Exploring Post Traumatic Stress Disorder in Cystic Fibrosis (Part 2)
It is still early days when looking at the long-lasting effects trauma can have on babies and parents in newborn intensive care units (NICU). What has been identified as badly controlled cortisol secretion causes toxic stress. Cortisol is what manages that “fight or flight” response I spoke about in "Exploring Post Traumatic Stress Disorder in Cystic Fibrosis Part 1."
A study carried out in 2018 did identify that newborn babies and children affected by (hospital-induced) adverse childhood experiences due to toxic stress are often linked to poor health outcomes. However, stress-buffering through strong social supports and connections can mitigate the short- and long-term impacts, making stressors at worst, tolerable.”1
Tolerable. Not eliminated. Unable to be avoided. Further cementing the link between traumatic experiences in early childhood reducing positive health outcomes, management of the illness, and long-lasting trauma responses in adult patients.
Experiences with cystic fibrosis and trauma
Needle phobia and PTSD
CF patients are no stranger to needle and procedure phobia often resulting from recurring bad experiences early on in life. Untreated, these can lead to mental health difficulties, severe anxiety, and avoidance of treatment. Research carried out underlined that anxiety disorders to specific phobias that began because of past trauma, can cause psychic fracturing.2
This can lead to dissociative ego states where an aspect of the self remains attached to the past trauma on a subconscious level. When a stressor or trigger identical to the past event is felt, an over-reaction occurs. This is how needle phobia works.2
Let us now break down how the development of needle--or any procedure--phobia can have a detrimental effect to the child or adult developing PTSD or c-PTSD:2
- The procedure or traumatic event takes place early in life
- No escape from the traumatic event (the procedure)

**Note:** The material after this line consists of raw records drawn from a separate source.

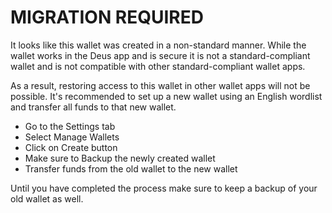 # MIGRATION REQUIRED

It looks like this wallet was created in a non-standard manner. While the wallet works in the Deus app and is secure it is not a standard-compliant wallet and is not compatible with other standard-compliant wallet apps.

As a result, restoring access to this wallet in other wallet apps will not be possible. It's recommended to set up a new wallet using an English wordlist and transfer all funds to that new wallet.

- Go to the Settings tab
- Select Manage Wallets
- Click on Create button
- Make sure to Backup the newly created wallet
- Transfer funds from the old wallet to the new wallet

Until you have completed the process make sure to keep a backup of your old wallet as well.
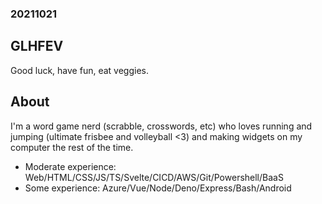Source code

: ### 20211021

## GLHFEV

Good luck, have fun, eat veggies.

## About

I'm a word game nerd (scrabble, crosswords, etc) who loves running and jumping (ultimate frisbee and volleyball <3) and making widgets on my computer the rest of the time. 

- Moderate experience: Web/HTML/CSS/JS/TS/Svelte/CICD/AWS/Git/Powershell/BaaS
- Some experience: Azure/Vue/Node/Deno/Express/Bash/Android
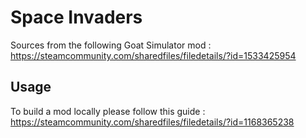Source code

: # Space Invaders

Sources from the following Goat Simulator mod : https://steamcommunity.com/sharedfiles/filedetails/?id=1533425954

## Usage

To build a mod locally please follow this guide : https://steamcommunity.com/sharedfiles/filedetails/?id=1168365238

- Helpless, feeling out of control, trapped
- Often caregivers not present during the procedure (at request of medical professionals)
- Traumatic event happens repeatedly throughout their childhood and adult life (repeated needles, cannulas, picc lines, hospital procedures)
The psychic fracturing is being repeated time and time again.
Transplants and PTSD
Many CF people came forward highlighting their experiences around long-lasting severe emotional distress post-transplant. They felt this wasn’t being accounted for as it wasn’t widely acknowledged.
A recent study by Dr. Chernyak in 2019 which looked at medically-induced exacerbation of PTSD following lung transplantation highlighted that patients undergoing a lung transplantation were twice as likely to develop PTSD compared to the normal population. It also highlighted that PTSD symptoms related to remote trauma lasted up to 2 years after transplant.3
Bereavement and PTSD
The process of loving somebody with CF is a difficult one, especially when the CF person becomes unwell. Bereavement becomes increasingly difficult when you are coping with a family who has more than one CF child. Siblings with CF and how that overall will affect their own coping strategies and lifelong health outcomes are understudied.
Many CF patients who had lost a sibling to CF were filled with fear of their own potential mortality and guilt for being the healthy one left behind. It is not uncommon for a person to be diagnosed with PTSD after the death of a loved one with CF.
How do we help cystic fibrosis patients with trauma?
I choose to delve into this topic because I feel PTSD and c-PTSD are something that often goes undiagnosed in CF care--both for the patient and caregivers. As children, we are taken to the hospital and all our physical vitals are checked, our lungs tuned up with IV’s, but at no point are our fractured psyches considered.
Our parents adapt to caring for a child or children with cystic fibrosis, learn to accept the new "reality," watch us undergo horrible procedures at the hospital, administer medications, keep us germ-free, spend hours doing physio and nebs. At no point are the on-going trauma responses presenting in our parents being reviewed and treated.
Furthermore, the everlasting damage to the CF person isn’t easily recognized when we reach adulthood either. I feel the medical professionals are finally catching up with research into PTSD and c-PTSD related to the complexity of chronic illness, yet it still not being well documented among CF care. We have a long way to go, but I am confident we will get there.
Have you or your loved one with cystic fibrosis experienced PTSD from CF-related trauma? You are not alone.